Em meio a uma crise de popularidade e de finanças que assolou a LCS, a liga da América do Norte, o chefe do CBLOL, Carlos Antunes, virou líder de e-sports do LoL nas Américas, o que reforçou os temores de que o campeonato brasileiro poderia ser unificado com o norte-americano.
Nas primeiras manifestações após ser anunciado no cargo, em agosto de 2023, o executivo brasileiro tratou de negar que haveria uma unificação nas Américas. “CBLOL para sempre”, chegou a escrever Caco, como é conhecido, nas redes sociais.
Mas as declarações envelheceram muito mal. Menos de um ano depois, houve o anúncio de que o CBLOL passaria a integrar uma Liga das Américas como uma Conferência Sul, com espaço para só seis times brasileiros fixos.
Em novo processo seletivo, assim como o realizado para entrada na franquia, quatro clubes darão adeus ao circuito oficial do LoL. E, com eles, jogadores, treinadores e outros profissionais do ecossistema.
Como principal justificativa para a unificação está a questão econômica. A Riot, que sempre tratou os e-sports como parte do investimento de marketing por eles serem deficitários, admitiu publicamente que o CBLOL era insustentável financeiramente.

> INFORMAÇÕES EXIBIDAS:
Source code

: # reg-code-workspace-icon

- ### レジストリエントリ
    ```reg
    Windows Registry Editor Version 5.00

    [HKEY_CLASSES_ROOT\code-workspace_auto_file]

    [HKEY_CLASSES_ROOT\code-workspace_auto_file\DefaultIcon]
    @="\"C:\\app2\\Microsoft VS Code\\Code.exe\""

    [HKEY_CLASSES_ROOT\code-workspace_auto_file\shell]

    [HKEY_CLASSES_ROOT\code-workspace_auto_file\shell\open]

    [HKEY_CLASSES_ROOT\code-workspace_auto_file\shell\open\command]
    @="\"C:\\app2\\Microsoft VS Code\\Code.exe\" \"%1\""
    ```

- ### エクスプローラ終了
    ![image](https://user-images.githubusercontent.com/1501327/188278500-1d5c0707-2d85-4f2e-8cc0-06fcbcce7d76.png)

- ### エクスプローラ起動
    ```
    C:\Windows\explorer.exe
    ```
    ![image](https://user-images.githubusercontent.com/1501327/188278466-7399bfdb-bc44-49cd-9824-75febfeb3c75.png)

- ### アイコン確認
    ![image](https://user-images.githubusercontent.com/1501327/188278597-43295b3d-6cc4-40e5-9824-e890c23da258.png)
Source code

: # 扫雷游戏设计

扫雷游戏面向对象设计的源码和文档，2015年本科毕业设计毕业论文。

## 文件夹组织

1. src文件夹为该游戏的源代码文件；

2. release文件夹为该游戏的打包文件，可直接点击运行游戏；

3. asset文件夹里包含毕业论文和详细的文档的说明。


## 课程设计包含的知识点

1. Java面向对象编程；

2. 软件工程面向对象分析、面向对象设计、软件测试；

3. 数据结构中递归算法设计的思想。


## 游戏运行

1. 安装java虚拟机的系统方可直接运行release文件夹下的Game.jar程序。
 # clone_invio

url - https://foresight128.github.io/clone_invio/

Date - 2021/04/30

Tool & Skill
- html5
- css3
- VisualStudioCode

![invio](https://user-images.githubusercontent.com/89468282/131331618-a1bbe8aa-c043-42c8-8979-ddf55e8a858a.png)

> SUAS INSTRUÇÕES: Estenda o texto sobre a unificação do CBLOL na Liga das Américas, prosseguindo a partir da última frase apresentada. A listagem provém de uma fonte diferente da do trecho.

> EXERCÍCIO RESOLVIDO:
O modelo de negócio, com patrocínios e divisão das receitas obtidas com os patrocinadores do CBLOL, não se pagou. Até mesmo organizações de grande porte, ainda que tenham segurança financeira, enfrentam dificuldades para fechar as contas no azul.
O boom vivenciado na pandemia, com empresas apostando alto nos esports, não se solidificou. Na queda livre dos investimentos, primeiro as empresas de criptomoedas e depois as casas de apostas viraram tábuas de salvação para os clubes sobreviverem à tormenta.
No novo modelo de negócios, os clubes da Liga das Américas receberão uma parte das receitas obtidas com a comercialização de produtos digitais. A Riot acredita que, com menos organizações com quem dividir o bolo, as fatias serão maiores para as que restarem, em um contexto em que a desenvolvedora proíbe, resistindo a enorme pressão, que os times de LoL sejam patrocinados por casas de apostas.
O rearranjo do ecossistema competitivo fez que acontecesse o que o sucessor de Caco como chefe do CBLOL, Igor Corrêa, chegou a negar categoricamente que aconteceria, alegando que o campeonato era “muito sólido como produto”.
Apesar de o executivo ter garantido que o torneio brasileiro não seria integrado a outra liga e não perderia vagas diretas nos campeonatos internacionais, isso aconteceu.
No primeiro, dos três splits regionais, só uma equipe das Américas irá para o campeonato internacional inicial da temporada. No Mid-Season Invitational (MSI), serão duas representantes, uma de cada conferência (Norte e Sul). Para o Worlds, as Américas mandarão três times, com ao menos um de cada conferência.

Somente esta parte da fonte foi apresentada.